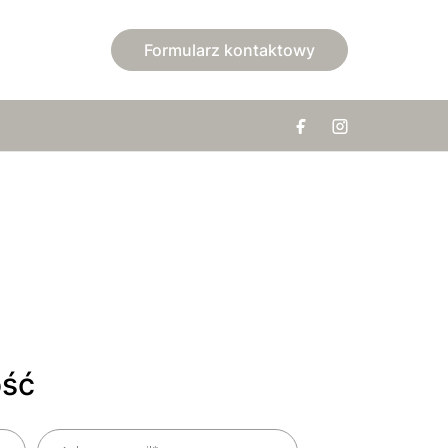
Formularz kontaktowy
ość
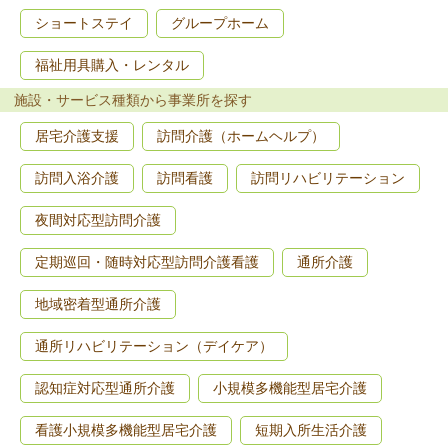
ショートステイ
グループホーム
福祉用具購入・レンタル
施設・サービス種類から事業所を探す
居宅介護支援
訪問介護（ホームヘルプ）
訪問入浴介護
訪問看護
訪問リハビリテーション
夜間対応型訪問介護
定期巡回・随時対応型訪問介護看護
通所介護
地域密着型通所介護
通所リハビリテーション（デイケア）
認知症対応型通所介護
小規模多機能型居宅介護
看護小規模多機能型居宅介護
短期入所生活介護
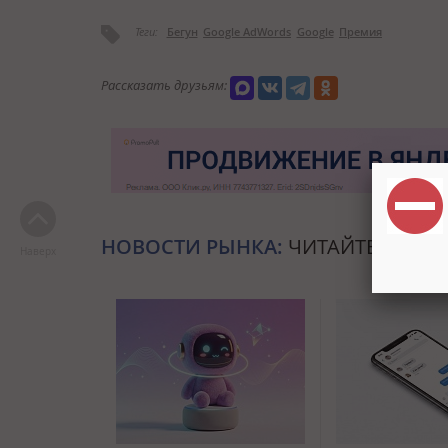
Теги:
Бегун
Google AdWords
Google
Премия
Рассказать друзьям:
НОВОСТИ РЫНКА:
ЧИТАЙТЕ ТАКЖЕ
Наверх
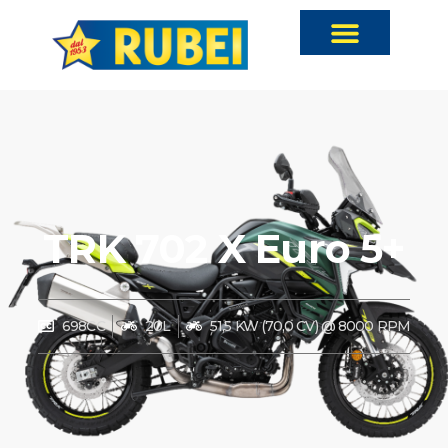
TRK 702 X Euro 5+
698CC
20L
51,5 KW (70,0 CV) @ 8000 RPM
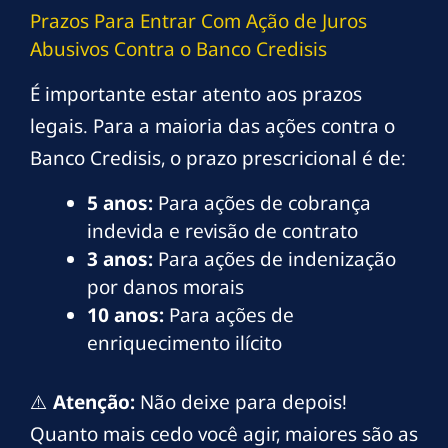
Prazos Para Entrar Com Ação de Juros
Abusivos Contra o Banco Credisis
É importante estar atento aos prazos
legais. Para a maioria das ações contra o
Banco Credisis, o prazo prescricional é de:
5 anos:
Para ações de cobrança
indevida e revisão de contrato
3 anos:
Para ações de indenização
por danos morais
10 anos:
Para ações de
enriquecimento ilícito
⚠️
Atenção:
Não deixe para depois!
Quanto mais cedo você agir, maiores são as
* * * * *
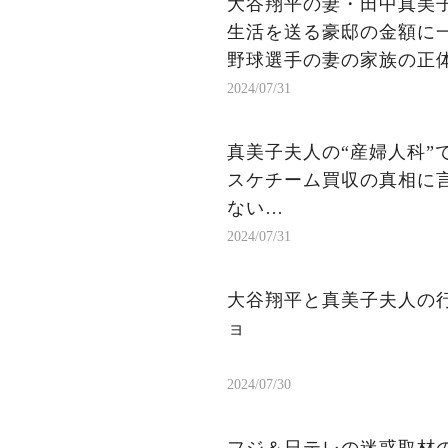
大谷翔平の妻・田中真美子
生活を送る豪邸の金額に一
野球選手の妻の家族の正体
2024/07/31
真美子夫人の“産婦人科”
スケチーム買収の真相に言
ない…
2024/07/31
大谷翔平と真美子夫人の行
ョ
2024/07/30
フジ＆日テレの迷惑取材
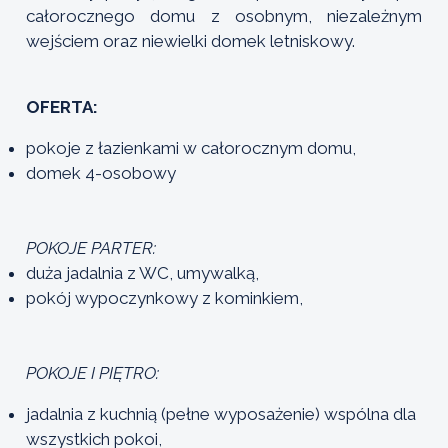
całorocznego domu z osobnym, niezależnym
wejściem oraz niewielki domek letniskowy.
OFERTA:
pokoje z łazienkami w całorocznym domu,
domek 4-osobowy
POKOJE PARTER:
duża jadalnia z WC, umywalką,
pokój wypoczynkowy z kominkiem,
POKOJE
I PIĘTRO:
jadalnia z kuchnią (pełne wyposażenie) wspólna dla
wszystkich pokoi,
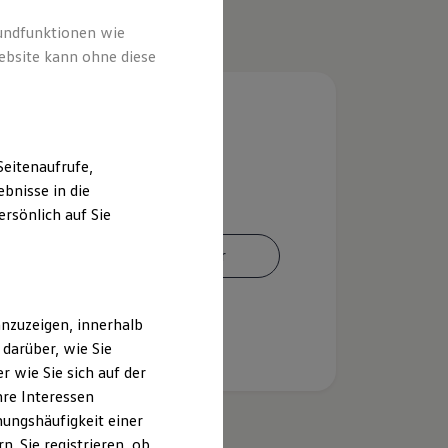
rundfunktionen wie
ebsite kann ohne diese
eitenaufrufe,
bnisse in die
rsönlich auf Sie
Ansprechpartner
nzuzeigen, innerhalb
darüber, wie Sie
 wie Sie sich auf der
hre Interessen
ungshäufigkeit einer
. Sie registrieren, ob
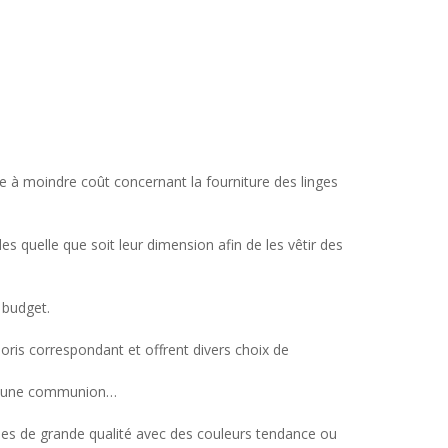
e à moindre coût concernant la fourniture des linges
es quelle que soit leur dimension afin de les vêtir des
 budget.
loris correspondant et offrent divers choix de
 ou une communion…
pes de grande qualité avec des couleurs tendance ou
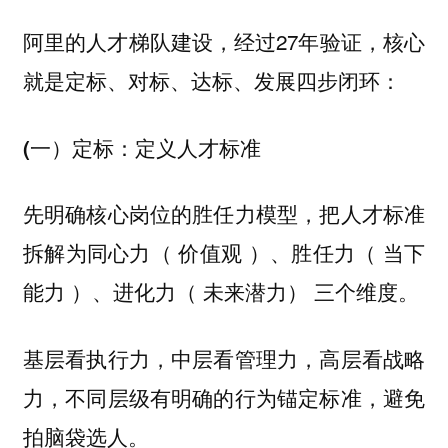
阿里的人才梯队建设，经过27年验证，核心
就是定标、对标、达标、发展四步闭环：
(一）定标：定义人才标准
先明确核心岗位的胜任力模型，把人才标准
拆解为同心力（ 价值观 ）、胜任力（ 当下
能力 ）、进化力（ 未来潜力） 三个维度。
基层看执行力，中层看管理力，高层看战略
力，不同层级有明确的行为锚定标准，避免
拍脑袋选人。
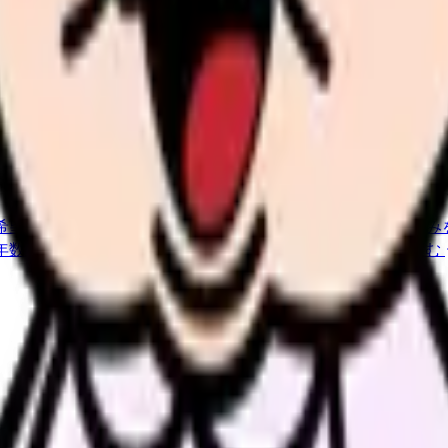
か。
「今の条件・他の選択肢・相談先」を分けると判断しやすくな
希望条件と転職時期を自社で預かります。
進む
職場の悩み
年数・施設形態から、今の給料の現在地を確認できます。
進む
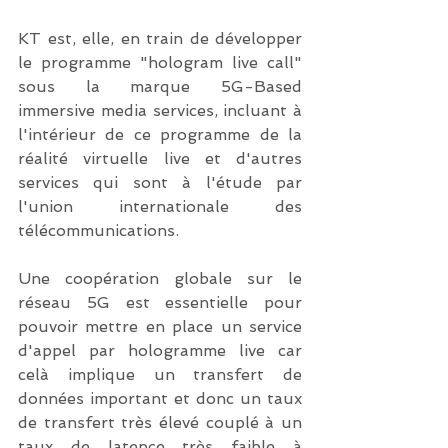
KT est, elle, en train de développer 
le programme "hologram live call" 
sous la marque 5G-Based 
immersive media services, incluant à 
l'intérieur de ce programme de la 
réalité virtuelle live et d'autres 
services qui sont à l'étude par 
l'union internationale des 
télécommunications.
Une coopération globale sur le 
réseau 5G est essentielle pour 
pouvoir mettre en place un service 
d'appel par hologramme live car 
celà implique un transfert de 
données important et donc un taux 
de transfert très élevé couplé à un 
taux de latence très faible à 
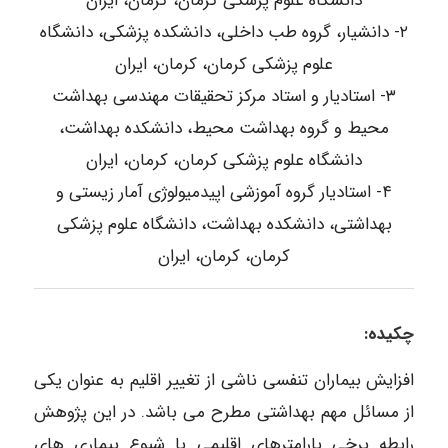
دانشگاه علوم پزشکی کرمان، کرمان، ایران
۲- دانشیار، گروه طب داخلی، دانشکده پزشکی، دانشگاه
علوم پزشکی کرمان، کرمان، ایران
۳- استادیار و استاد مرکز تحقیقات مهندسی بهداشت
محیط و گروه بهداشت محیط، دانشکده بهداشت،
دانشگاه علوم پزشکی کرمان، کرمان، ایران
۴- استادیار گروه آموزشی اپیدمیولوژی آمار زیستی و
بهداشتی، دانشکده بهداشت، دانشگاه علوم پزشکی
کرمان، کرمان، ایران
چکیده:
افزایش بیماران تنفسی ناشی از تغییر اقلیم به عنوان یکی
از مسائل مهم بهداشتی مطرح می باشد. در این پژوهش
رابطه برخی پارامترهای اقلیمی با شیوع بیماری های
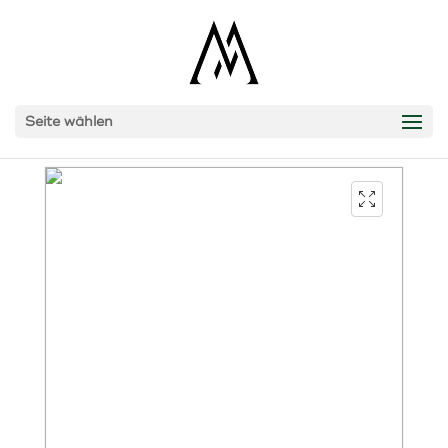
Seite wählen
* * * * *
# [Exercise requirements]
Search the data for the word "transfert" and report how many lines include it, with the number alone.

# [Answer to this exercise]
2